How to Make an Offer
You’ve found the perfect home – great! Now it’s time to get down to business and make an offer.
- Decide how much to offer
This is the number one question in most buyers’ minds. There are a lot of factors to consider, especially how hot the neighborhood is, how long the house has been for sale, and whether you are in a buyer’s or seller’s market. Looking at “comps” (what houses with the same size, condition, and location recently sold for) is helpful but not an absolute. Do your research, but listen to your agent.

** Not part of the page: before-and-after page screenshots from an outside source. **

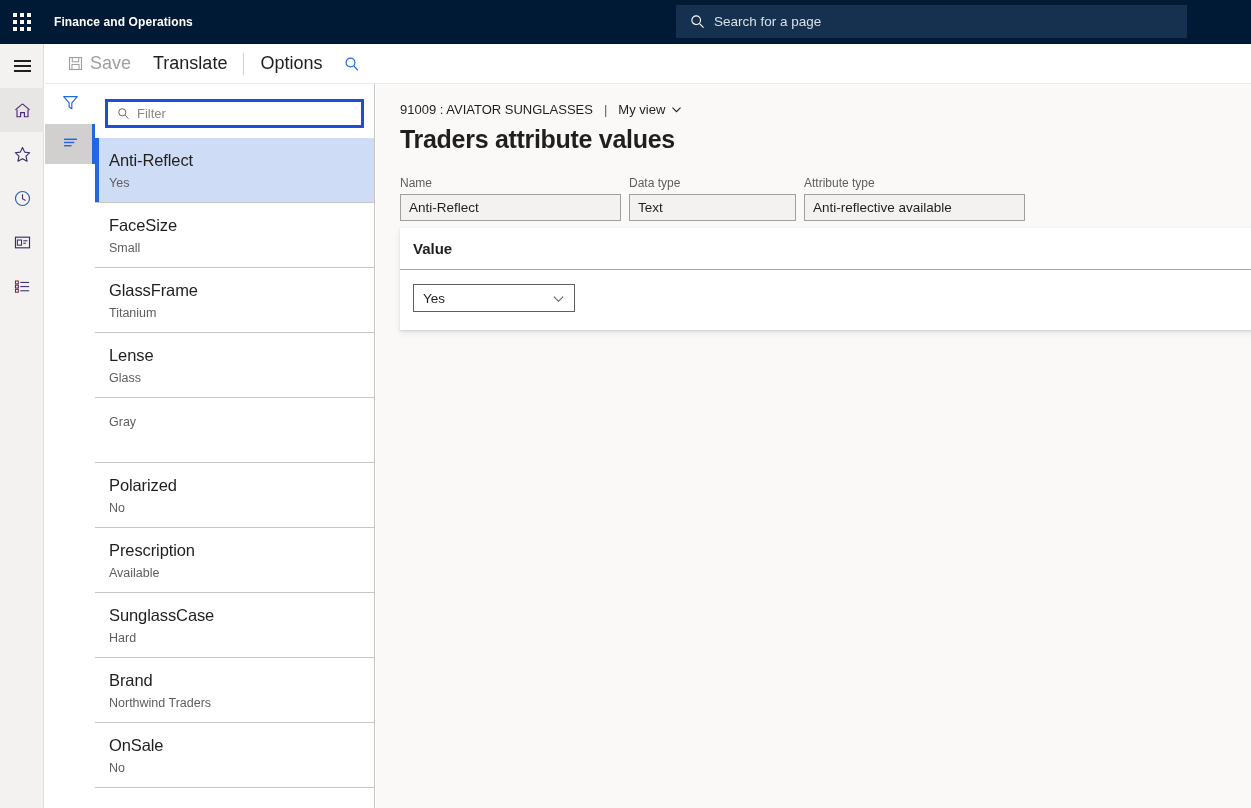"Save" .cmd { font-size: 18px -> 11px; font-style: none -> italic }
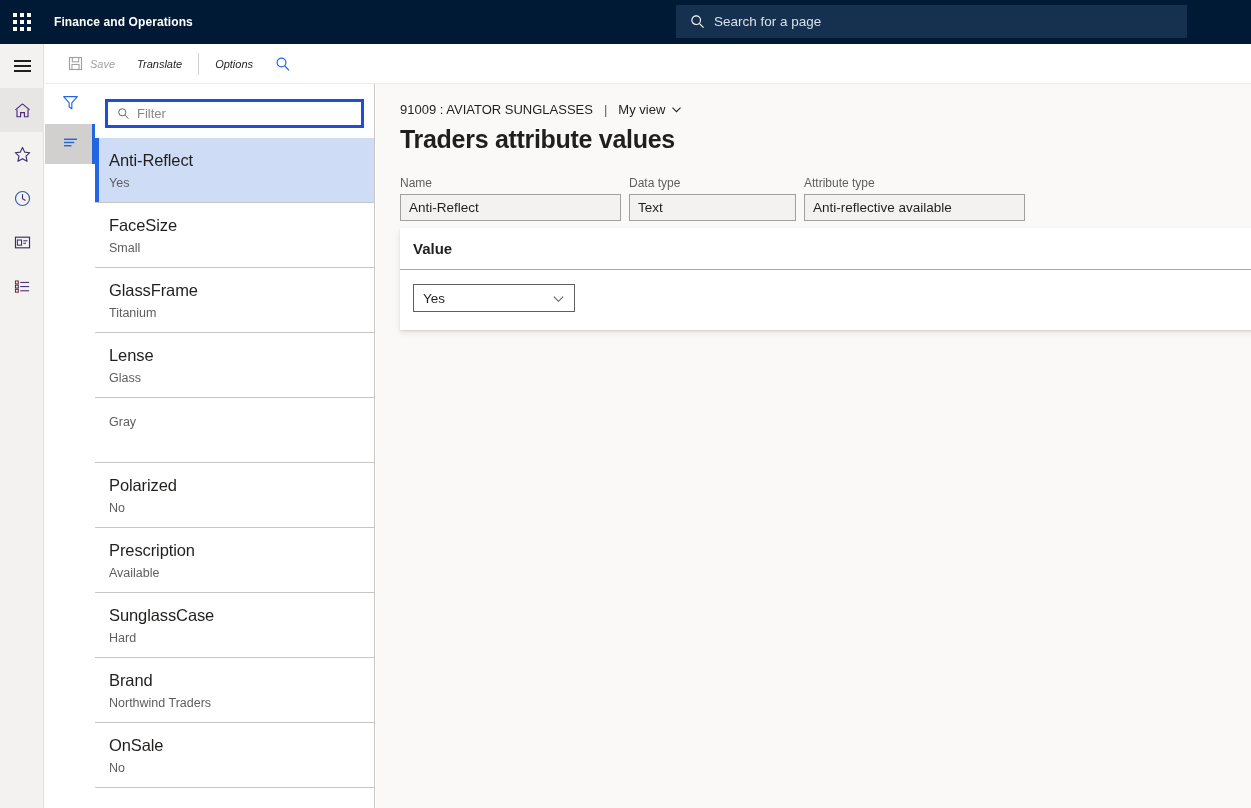"Traders attribute values" div.page-title { text: Traders attribute -> Product available }
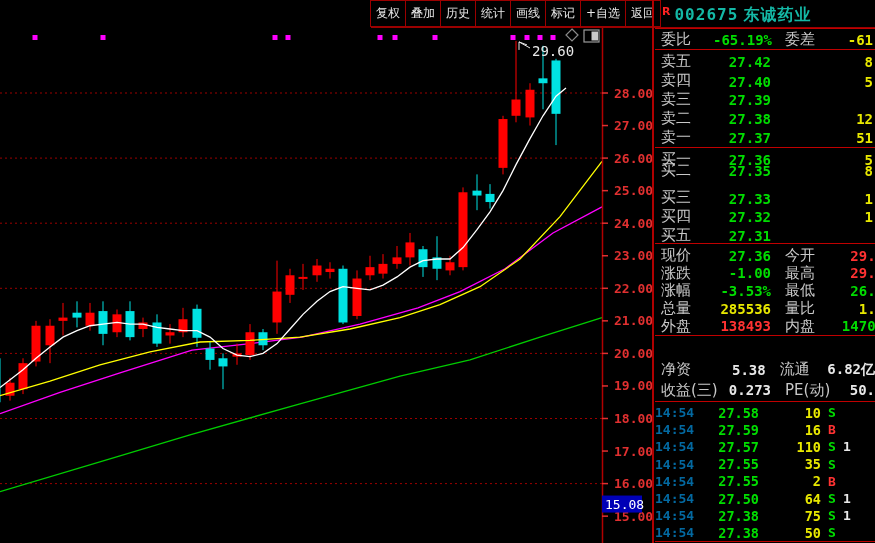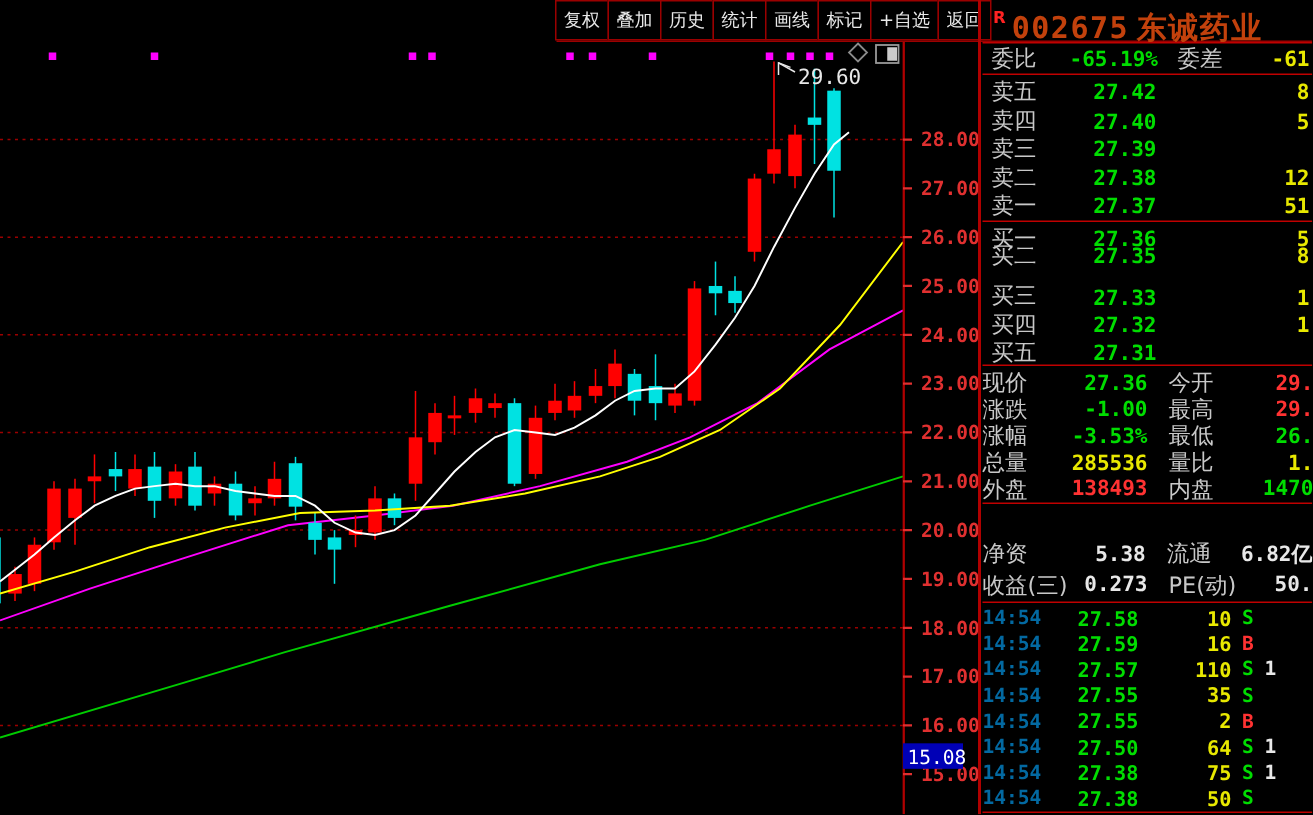"002675" #stockhdr .code,#stockhdr .name { color: #c2410c -> #14b8a6; font-size: 20px -> 16px }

- Decide your terms and contingencies
The terms included in your offer could potentially represent thousands of dollars in additional value – or costs – to you, so consider them closely. Terms you might wish to add to your offer include how long the offer is good for, closing costs, target closing date, whether you are an all-cash or pre-approved buyer, and who pays for inspections and appraisals. You’ll also want to include some contingencies – ways you can leave the contract if necessary. Two popular contingencies are financing (if you can’t secure the loan amount) and inspection (if the house fails to earn a satisfactory inspection report).
- Pay your earnest money
Earnest money is a deposit made with your offer to show good faith. Earnest money is usually about 1% of the offer price, but can be higher in a hot market. If the sale closes successfully, the earnest money is deducted from the price. If not, it may be refundable – but verify with your agent.
- Prepare to negotiate
Your realtor will make the offer to the seller and the seller’s agent (no need for you to try and maintain a poker face!). Stay in very close contact with your realtor at this time – most offers that aren’t rejected immediately go into some form of negotiations, and those can move very quickly. Buyers should attend the house inspection, if possible, to walk through the house with a third party and go over the report with the inspector.
Hopefully, you and the seller will come to a mutually satisfying agreement, and after the appraisal, survey, and title review, you will be the proud owner of a new home!